Astronomical tests, unlike experiments in many other branches of science, are usually impossible to carry out in labs. For example, we can not make a single star on Earth, let alone a galaxy! Astronomical systems are usually much bigger in size, larger in mass and more complex in structure than we can manipulate them on Earth to justify our models and their predictions. Fortunately, computers and computational methods provide us easier and more convenient ways to study the astronomical systems. Using numerical simulations, we can examine, correct, and improve our models until we understand our target system. However, we must have the knowledge of using these methods and be aware of their pros and cons. In this crash course, we aim to give our audience the first kick for properly using and understanding some of the important numerical methods in astrophysics.
Many astrophysical systems behave as fluids, and therefore, can be described by hydrodynamical models. On the other hand, gravity, as the building block of astronomy, can govern the interaction between separate objects or affect the structure of a single object through self-gravity. On top of these, magnetic fields are usually present and complicate the behavior of the systems. Introducing some numerical methods for studying these four topics (hydrodynamics, N-body, self-gravity, and magnetohydrodynamics), will be the focus of the lectures in this crash course.
One lecture will be held per day from 27th to 30th of July, and the 31st of July will be the discussion day between the participants. In the first four days, there will be a lecture per day for 3-4 hours with a few breaks. The participants are supposed to work on the exercises for the rest of the day. Please note that, because of the different time-zones of our speakers, each day's schedule is different from the others. Please check the program for more details. On the last day, some volunteers among the participants will have the chance to present the results of the exercises and discuss them.

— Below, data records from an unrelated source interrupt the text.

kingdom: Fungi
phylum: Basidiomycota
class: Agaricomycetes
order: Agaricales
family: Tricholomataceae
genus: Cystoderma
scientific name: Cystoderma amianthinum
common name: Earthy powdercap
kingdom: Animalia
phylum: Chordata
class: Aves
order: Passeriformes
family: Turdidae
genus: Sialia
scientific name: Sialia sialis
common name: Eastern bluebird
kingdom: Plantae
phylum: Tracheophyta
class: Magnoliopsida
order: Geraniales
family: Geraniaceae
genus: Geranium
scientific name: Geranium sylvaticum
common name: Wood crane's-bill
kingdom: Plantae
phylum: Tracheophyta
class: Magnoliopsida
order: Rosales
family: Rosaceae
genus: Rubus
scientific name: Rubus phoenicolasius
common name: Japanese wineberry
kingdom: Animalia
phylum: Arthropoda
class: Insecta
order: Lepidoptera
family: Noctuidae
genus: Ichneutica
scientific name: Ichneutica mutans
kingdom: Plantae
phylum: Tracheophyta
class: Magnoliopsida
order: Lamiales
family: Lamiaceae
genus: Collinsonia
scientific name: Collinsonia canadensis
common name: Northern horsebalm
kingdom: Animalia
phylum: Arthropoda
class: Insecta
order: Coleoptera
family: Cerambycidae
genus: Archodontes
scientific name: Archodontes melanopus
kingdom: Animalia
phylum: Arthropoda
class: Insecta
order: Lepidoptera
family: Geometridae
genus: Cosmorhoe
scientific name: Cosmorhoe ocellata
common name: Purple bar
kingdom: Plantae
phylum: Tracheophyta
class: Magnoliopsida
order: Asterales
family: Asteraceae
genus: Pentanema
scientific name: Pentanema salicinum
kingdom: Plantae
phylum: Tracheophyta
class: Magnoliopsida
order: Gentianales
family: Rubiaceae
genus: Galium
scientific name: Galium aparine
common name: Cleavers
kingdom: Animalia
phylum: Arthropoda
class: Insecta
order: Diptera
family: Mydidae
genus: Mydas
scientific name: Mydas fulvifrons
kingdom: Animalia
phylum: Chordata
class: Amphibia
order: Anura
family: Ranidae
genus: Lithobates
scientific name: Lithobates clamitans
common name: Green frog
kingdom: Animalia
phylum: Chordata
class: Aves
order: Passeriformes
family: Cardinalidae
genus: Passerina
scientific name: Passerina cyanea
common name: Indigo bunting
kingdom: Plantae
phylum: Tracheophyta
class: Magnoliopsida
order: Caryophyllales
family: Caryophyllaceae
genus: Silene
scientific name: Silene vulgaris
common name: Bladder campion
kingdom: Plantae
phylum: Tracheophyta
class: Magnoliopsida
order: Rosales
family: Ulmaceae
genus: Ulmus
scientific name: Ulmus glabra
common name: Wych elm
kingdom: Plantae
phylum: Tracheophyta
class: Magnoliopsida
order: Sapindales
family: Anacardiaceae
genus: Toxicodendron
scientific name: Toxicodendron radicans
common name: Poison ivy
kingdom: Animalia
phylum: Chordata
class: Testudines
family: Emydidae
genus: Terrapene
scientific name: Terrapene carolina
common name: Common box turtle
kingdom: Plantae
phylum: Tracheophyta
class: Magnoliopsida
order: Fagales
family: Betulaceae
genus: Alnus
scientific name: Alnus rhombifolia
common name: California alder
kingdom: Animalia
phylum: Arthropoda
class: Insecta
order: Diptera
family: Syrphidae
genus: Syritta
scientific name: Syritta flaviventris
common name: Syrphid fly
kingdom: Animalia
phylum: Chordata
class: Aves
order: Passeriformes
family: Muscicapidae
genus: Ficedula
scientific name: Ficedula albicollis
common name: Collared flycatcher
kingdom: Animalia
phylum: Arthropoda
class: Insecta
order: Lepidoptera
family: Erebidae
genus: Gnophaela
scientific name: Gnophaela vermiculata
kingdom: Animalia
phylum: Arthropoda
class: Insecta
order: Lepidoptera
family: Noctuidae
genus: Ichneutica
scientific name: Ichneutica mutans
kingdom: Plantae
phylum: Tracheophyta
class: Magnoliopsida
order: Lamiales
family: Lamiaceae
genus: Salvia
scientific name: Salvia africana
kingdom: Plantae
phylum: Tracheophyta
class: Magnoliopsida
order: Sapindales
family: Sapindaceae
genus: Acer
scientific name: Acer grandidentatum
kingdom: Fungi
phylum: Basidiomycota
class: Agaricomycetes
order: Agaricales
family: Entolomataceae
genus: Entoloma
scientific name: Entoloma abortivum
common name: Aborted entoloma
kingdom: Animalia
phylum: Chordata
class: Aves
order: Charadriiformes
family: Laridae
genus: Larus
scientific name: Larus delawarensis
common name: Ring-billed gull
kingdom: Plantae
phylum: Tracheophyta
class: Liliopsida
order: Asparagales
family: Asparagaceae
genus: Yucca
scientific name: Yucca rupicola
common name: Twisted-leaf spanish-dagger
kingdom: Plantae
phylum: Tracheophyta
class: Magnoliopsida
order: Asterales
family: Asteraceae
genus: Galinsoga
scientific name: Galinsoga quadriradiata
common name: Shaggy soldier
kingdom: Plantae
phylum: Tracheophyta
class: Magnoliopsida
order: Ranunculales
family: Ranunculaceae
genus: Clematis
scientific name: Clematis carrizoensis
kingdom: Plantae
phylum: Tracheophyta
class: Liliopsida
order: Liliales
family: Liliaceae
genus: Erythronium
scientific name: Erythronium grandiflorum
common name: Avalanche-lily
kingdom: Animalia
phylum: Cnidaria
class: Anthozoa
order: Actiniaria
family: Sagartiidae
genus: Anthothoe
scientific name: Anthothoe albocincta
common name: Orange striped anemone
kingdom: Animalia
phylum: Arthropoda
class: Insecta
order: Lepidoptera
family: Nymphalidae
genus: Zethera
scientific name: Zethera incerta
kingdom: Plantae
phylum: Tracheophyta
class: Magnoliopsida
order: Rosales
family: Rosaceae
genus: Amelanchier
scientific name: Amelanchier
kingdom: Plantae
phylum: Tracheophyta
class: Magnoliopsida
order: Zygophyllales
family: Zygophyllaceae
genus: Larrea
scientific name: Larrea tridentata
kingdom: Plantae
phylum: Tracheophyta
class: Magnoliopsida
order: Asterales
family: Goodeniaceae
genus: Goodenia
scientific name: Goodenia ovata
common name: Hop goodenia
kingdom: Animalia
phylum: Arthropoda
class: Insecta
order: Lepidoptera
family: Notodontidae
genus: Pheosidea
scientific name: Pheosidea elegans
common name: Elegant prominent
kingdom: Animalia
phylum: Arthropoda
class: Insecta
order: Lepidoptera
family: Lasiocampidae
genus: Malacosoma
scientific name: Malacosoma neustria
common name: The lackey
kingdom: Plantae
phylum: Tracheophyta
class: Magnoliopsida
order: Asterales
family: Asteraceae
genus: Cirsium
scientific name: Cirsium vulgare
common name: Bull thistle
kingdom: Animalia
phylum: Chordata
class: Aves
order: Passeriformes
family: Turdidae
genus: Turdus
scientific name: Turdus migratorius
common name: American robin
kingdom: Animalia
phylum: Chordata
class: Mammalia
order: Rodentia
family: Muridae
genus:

Some basic knowledge of a programming language like C ( or Fortran), python, and a visualization software (such as Gnuplot or GDL for plotting the results is presumed. Also, familiarity with the essential concepts of hydrodynamics is assumed. Participants are encouraged to use Gnu/Linux operating system and should have Pluto and Rebound codes installed on their computing systems before the workshop. They should also have essential python libraries such as numpy, matplotlib, etc installed. It is recommended to install a complete python distribution, e.g. Anaconda, for more convenience. To see step-by-step manuals for installing the codes, perform some simple tests and find materials (e.g. slides and movies) provided by lecturers, please check the workshop repository.
This program is aimed to share a taste of numerical simulations with graduate students and postdocs in astronomy, and also advanced graduate students of physics.
Deadline for registration: July 18, 2020 / 28 Tir 1399 (Please Note due to the limitation, priority is given to those who register earlier.)
There is no registration fee for the workshop.